At the same time, DHS did not give insurers a clean bill of health, noting that, “although nothing came to our attention during our limited review to indicate WYOs attributed wind damage to flooding, we cannot rule out the possibility that it occurred…”

Justin Roth, a senior director at the National Association of Mutual Insurance Companies, said it is NAMIC's “hope that, with this interim report, we can begin to move beyond the criticism of the insurance industry and work with other stakeholders to address issues that are important to those who were affected by Hurricane Katrina.”

He said the initial findings of the study “just confirm what we have been saying all along–that insurance companies acted responsibly following Hurricane Katrina, and, in fact, the vast majority of consumers impacted by the storm have indicated they were satisfied with how their companies handled their claims.”

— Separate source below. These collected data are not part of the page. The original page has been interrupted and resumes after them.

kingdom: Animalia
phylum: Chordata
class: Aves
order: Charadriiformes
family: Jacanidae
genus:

Patricia Borowski, senior vice president of the National Association of Professional Insurance Agents, took the report's results with a grain of salt. “The results of the inspector general's interim report can best be summed up as: 'On the one hand this, on the other hand that, and in the final analysis, it depends,'” she said.

While the report stated that based on the scope of the review completed thus far, the sample “revealed no evidence that wind damages were improperly attributed to flooding,” it quickly noted that based on its limited review “we cannot rule out the possibility that it occurred,” and went on to cite complicating factors, Ms. Borowski added.

The inspector general then noted that a final report will include other evidence, she said. “Therefore, we believe that it is best to place this interim report on a shelf, not act on it, and wait until a final report is completed,” according to Ms. Borowski.

The report presents findings it admits are inconclusive and contradictory, she noted, “causing PIA to question its value.”

“From our perspective, the focus of DHS should be on the accuracy of their declarations of the status of flood and the NFIP's actions to trigger flood coverage under federal flood insurance policies–both actions which we support. Anything else is a matter for state courts,” she concluded.

The report cited a number of factors as reasons for hedging, including the difficulty in sorting out wind and flood damage–”especially when there is nothing left of the property except a foundation (slab)”–as well as the fact that oversight by the Federal Emergency Management Agency, a unit of DHS, is “limited.”

The report–by DHS Inspector General Richard Skinner–suggested that FEMA needs to increase oversight over damage claims that involve both wind and water on the same structure.

DHS added that while “our limited review of the flood claims indicated that payouts on flood claims were timely and complied to National Flood Insurance Program terms,” there is “little evidence in flood claim files to determine whether flood payouts were fair and equitable for damages caused by both wind and water affecting the same structure.”

In addition, Mr. Skinner said, “FEMA did not maintain documentation indicating the total damage to a structure and how much was attributable to flood and wind, nor is it required by the NFIP.”

As a result, NFIP oversight focused primarily on whether the flood claim was correctly adjudicated, with little or no consideration for wind damage as a contributing factor, Mr. Skinner said.

“Under the current process, it is difficult to determine whether the NFIP paid a higher percentage or the entire damaging claim involving both perils,” his report added.

A FEMA representative said the agency has no authority to examine insurance company wind-damage data, but its parent agency, DHS, is using subpoena power granted by Congress to do so.

Rep. Taylor's aide said insurers should cooperate with the investigation and turn over files requested by the inspector general. “The OIG should not have to subpoena the insurers to find out how they apportioned damage when there was both wind and flood damage,” said Mr. Martin.

If insurance companies claimed the benefit of the doubt in their favor and shifted the burden of proof to policyholders for wind damage, “then they could have shifted billions of dollars onto taxpayers and policyholders,” he added.